As more research communities dive into sustainable chemistry, ligands with flexible electron environments get added attention. The dual nitrogen-sulfur architecture in 2-(thiophen-2-yl)pyridine fits this demand, creating not only more efficient catalysts but also more interesting molecular probes and electronic materials. Groups working on energy storage or organic photovoltaics are turning to such structures—hoping to increase device efficiency through subtle material modifications.
Despite its strengths, 2-(thiophen-2-yl)pyridine faces hurdles.

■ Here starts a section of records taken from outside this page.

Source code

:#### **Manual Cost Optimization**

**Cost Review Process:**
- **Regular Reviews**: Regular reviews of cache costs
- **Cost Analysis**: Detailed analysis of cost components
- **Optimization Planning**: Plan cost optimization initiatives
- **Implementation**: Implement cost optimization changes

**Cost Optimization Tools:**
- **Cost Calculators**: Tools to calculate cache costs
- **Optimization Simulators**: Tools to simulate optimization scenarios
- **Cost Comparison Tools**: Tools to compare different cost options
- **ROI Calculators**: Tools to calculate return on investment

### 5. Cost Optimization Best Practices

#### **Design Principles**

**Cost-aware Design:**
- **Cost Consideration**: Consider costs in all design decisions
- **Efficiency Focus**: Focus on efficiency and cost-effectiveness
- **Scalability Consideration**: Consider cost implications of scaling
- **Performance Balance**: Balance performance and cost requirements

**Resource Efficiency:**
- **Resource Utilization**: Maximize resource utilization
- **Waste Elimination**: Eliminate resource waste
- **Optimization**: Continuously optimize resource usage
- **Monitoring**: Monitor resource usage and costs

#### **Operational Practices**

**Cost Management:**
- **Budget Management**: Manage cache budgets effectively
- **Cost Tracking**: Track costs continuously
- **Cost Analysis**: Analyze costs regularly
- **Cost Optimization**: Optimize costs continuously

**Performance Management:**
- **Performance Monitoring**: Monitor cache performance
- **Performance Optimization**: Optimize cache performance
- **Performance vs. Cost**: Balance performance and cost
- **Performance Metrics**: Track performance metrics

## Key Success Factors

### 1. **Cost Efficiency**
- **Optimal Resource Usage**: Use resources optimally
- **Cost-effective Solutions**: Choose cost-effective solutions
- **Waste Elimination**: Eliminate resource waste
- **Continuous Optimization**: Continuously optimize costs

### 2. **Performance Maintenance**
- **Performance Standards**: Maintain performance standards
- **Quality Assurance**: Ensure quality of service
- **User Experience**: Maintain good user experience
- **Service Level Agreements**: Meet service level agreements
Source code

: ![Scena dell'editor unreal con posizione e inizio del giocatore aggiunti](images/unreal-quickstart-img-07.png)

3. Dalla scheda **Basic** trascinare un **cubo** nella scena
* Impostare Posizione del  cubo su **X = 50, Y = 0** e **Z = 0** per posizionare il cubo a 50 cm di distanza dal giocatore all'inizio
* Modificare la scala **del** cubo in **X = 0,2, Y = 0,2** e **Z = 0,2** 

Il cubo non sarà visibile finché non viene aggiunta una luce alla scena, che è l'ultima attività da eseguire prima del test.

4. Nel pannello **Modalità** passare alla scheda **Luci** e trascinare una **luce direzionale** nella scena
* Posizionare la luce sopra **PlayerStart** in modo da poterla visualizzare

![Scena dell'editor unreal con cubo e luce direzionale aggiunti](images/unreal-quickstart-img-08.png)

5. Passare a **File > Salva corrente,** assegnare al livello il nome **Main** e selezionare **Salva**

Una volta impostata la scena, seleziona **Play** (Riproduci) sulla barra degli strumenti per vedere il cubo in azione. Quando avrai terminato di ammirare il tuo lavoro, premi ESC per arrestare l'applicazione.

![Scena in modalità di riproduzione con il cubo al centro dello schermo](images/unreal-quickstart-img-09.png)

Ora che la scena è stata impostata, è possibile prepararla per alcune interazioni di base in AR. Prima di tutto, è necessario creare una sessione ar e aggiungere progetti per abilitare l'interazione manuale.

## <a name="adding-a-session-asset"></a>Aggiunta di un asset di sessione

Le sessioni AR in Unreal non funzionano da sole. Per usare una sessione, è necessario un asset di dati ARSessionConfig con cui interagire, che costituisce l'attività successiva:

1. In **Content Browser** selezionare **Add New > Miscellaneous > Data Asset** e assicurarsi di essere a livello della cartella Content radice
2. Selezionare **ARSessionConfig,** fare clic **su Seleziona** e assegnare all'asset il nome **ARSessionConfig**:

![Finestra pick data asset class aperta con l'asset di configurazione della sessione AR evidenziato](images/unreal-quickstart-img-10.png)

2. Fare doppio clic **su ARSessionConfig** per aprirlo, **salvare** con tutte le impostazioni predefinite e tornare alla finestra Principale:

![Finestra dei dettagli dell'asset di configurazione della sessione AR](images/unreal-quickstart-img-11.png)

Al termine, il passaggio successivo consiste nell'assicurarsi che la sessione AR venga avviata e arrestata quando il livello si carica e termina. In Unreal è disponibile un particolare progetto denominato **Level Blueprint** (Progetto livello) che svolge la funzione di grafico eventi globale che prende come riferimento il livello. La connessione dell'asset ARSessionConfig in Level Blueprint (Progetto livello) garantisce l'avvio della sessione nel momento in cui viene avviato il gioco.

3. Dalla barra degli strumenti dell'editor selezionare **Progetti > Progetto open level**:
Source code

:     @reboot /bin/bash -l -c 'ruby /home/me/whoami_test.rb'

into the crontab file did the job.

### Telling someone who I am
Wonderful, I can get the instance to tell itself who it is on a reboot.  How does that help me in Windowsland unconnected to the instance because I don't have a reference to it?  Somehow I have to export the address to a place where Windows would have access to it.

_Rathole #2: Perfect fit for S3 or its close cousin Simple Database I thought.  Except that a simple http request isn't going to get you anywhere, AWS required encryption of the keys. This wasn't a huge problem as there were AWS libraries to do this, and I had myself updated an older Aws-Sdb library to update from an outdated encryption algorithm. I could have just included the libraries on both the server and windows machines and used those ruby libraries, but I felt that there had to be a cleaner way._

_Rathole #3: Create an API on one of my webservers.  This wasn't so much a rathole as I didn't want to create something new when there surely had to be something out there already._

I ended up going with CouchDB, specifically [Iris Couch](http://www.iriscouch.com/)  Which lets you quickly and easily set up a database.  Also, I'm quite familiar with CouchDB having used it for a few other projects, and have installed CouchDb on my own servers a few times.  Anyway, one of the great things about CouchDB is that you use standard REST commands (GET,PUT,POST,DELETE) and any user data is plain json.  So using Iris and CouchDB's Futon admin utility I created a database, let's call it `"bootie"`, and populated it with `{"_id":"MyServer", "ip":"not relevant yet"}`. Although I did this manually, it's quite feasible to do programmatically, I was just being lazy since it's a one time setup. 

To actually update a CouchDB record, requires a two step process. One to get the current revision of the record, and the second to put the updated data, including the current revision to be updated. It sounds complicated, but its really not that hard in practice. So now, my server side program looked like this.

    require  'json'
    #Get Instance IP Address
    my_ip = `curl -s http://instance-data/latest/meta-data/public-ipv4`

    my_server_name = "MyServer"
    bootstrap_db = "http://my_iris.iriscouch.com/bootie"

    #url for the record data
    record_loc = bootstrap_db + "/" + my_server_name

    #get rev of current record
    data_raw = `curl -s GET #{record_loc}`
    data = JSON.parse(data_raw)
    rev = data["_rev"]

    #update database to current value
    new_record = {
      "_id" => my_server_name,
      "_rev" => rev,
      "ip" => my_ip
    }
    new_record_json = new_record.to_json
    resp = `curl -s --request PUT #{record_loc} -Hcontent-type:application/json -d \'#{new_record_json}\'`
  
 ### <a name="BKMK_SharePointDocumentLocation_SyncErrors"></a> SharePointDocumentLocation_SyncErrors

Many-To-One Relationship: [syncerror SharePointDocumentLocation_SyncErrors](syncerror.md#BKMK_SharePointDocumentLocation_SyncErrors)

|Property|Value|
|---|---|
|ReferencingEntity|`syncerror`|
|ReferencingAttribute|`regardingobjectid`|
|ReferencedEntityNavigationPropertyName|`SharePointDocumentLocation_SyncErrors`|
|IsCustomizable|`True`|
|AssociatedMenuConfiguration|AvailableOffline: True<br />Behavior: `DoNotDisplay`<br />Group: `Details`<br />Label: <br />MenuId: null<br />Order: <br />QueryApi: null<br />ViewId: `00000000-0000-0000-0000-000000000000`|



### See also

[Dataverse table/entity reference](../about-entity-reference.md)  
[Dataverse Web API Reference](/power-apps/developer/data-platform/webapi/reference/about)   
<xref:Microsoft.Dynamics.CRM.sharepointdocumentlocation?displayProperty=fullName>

Widespread adoption in industry depends on raw material costs staying manageable, as well as continued improvements in batch synthesis. Questions remain about the long-term environmental impacts once scaled to production. The chemical community needs more long-term fate studies on these heterocycles in soil and water to inform best practice in waste management.
Another point is safety—continued vigilance around safe handling, even with low toxicity markers, must not slip just because incidents have been rare. Training for early-career chemists could do more to highlight specifics on handling heteroatom-rich ligands and treat disposal as a core responsibility.
As catalysis and materials science press forward, chemists will keep searching for stronger, cleaner, and more tunable ligands. Future derivatives of 2-(thiophen-2-yl)pyridine, perhaps with altered substituents or new fused rings, may bring even greater differentiation from the crowded field of specialty ligands. If there’s one lesson my time in the lab has taught me, it’s that seemingly modest changes in structure can drive major transformation in results. The story of this molecule stands as a prime example.